== TASK DIRECTIONS ==
With the exception of the pictures, write out the data below precisely.

== GIVEN INFORMATION ==
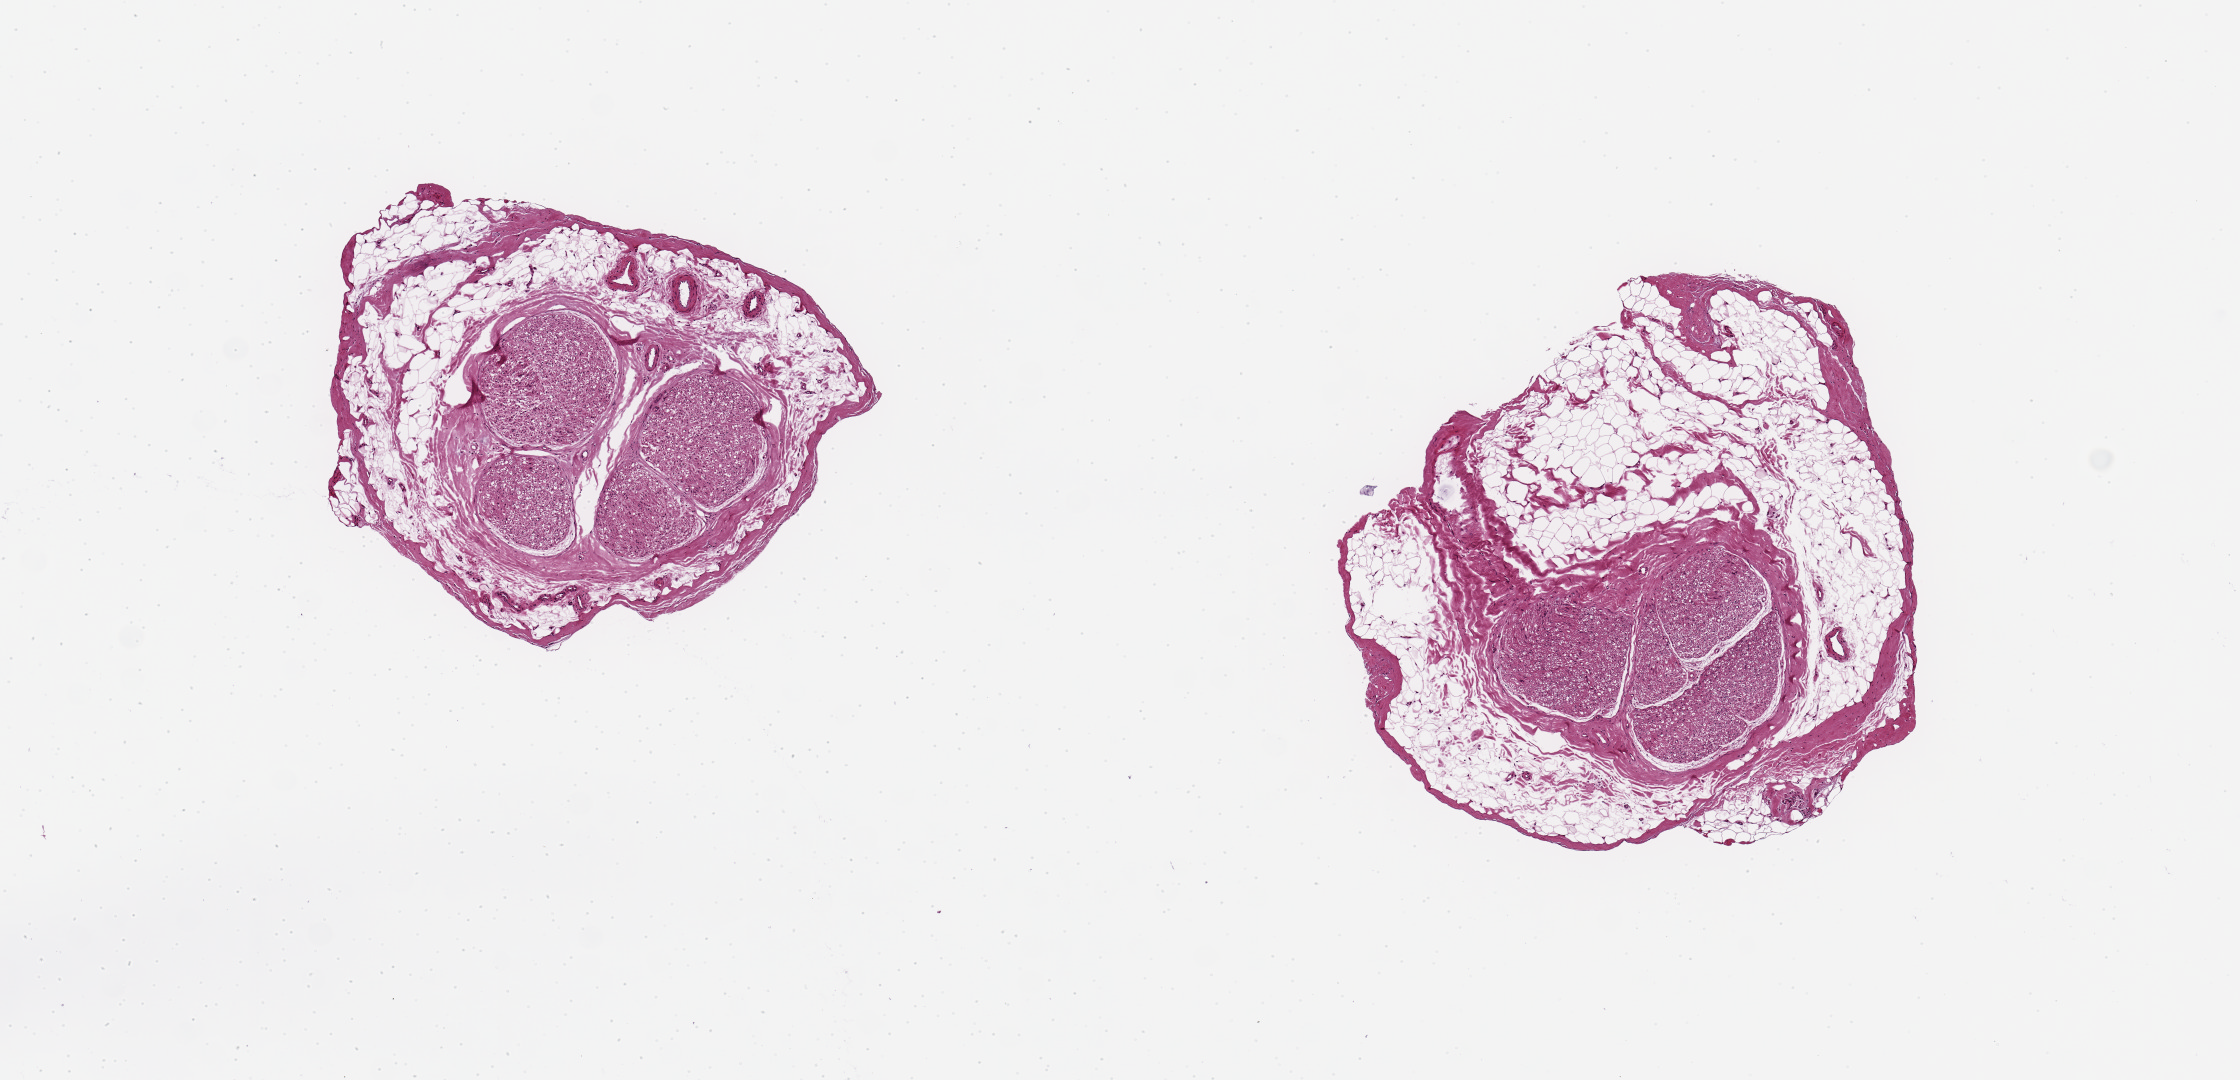
Whole-slide image, H&E stain, brightfield — a low-resolution overview of the entire scanned area, about 8.9 x 4.3 mm. PAXgene-fixed, paraffin-embedded tissue. Sampled site (target tissue): tibial nerve. Donor tissue sample. Donor: male.
Pathologist's review note for this sample: 2, 2mm pieces each with 1 mm nerves and 50-60% surrounding fat.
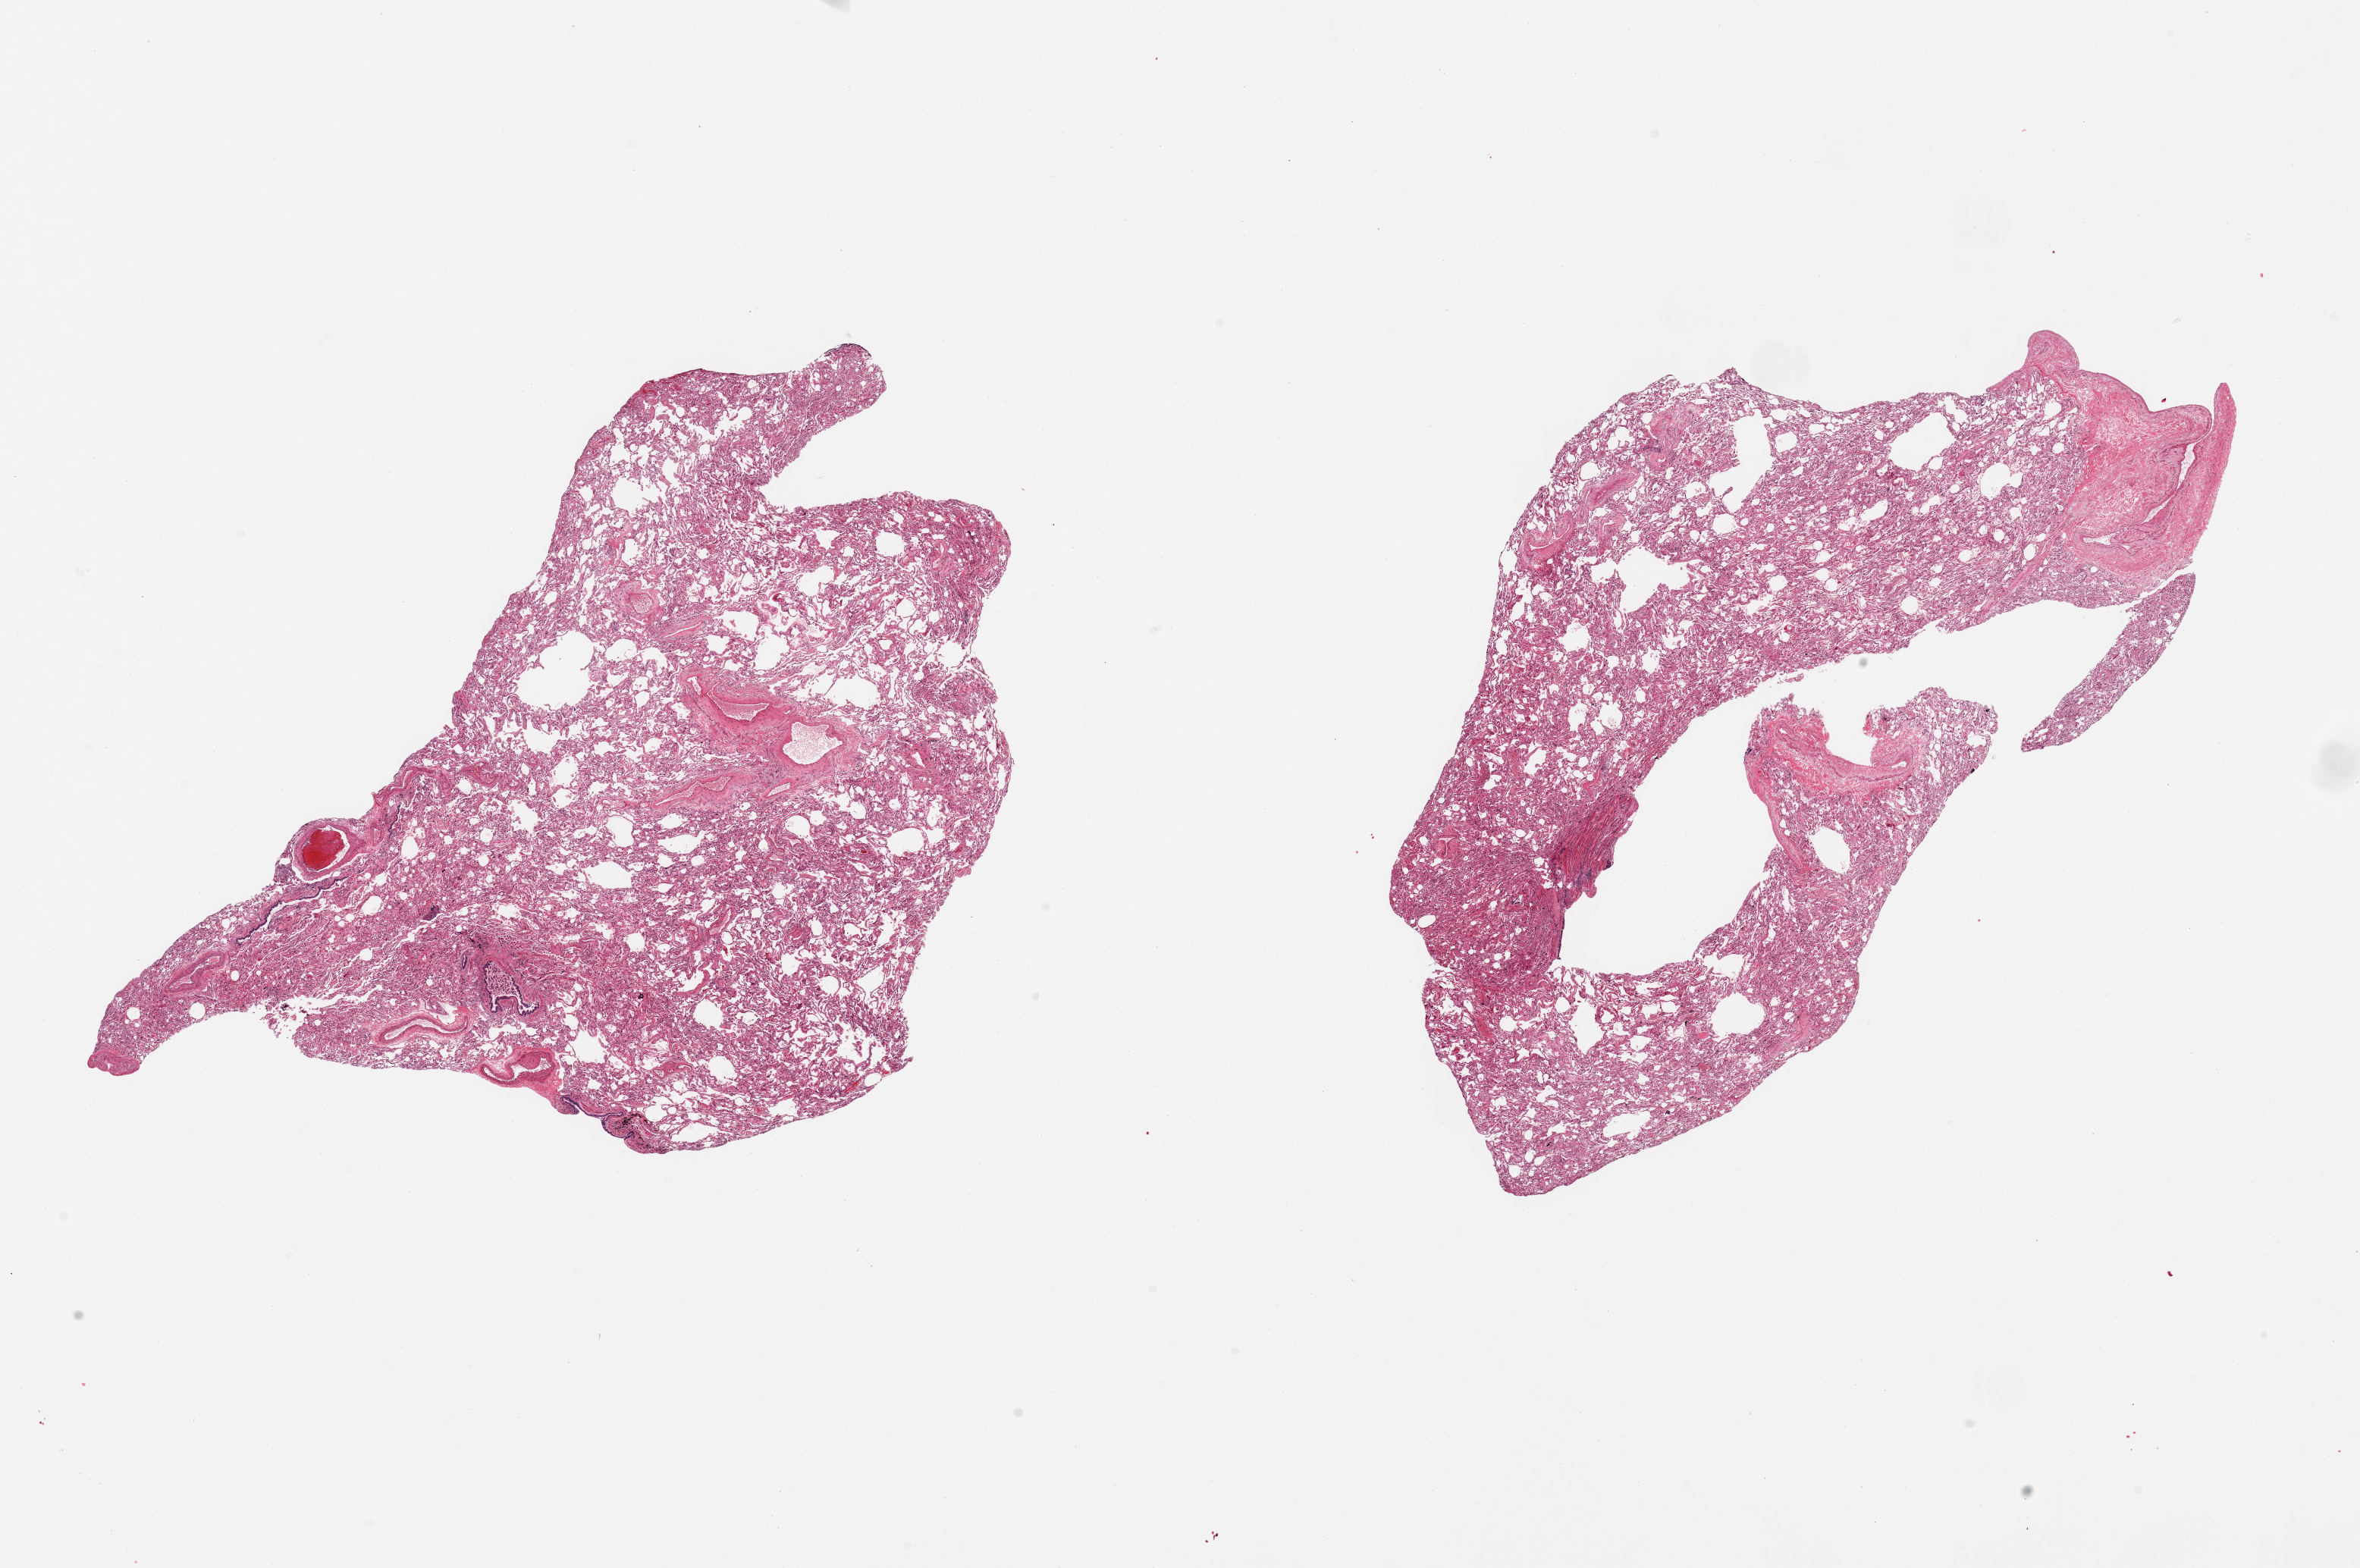
Whole-slide image, H&E stain — low-resolution overview of the scanned area, about 24.6 x 16.4 mm (from a 20x scan), PAXgene-fixed paraffin-embedded (PFPE) section, target tissue: lung, donor tissue sample. Donor: female.
Review note (as recorded): 2 pieces.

== YOUR SOLUTION ==
Whole-slide image, H&E stain, brightfield — a low-resolution overview of the entire scanned area, about 8.9 x 4.3 mm. PAXgene-fixed, paraffin-embedded tissue. Sampled site (target tissue): tibial nerve. Donor tissue sample. Donor: male.
Pathologist's review note for this sample: 2, 2mm pieces each with 1 mm nerves and 50-60% surrounding fat.
Whole-slide image, H&E stain — low-resolution overview of the scanned area, about 24.6 x 16.4 mm (from a 20x scan), PAXgene-fixed paraffin-embedded (PFPE) section, target tissue: lung, donor tissue sample. Donor: female.
Review note (as recorded): 2 pieces.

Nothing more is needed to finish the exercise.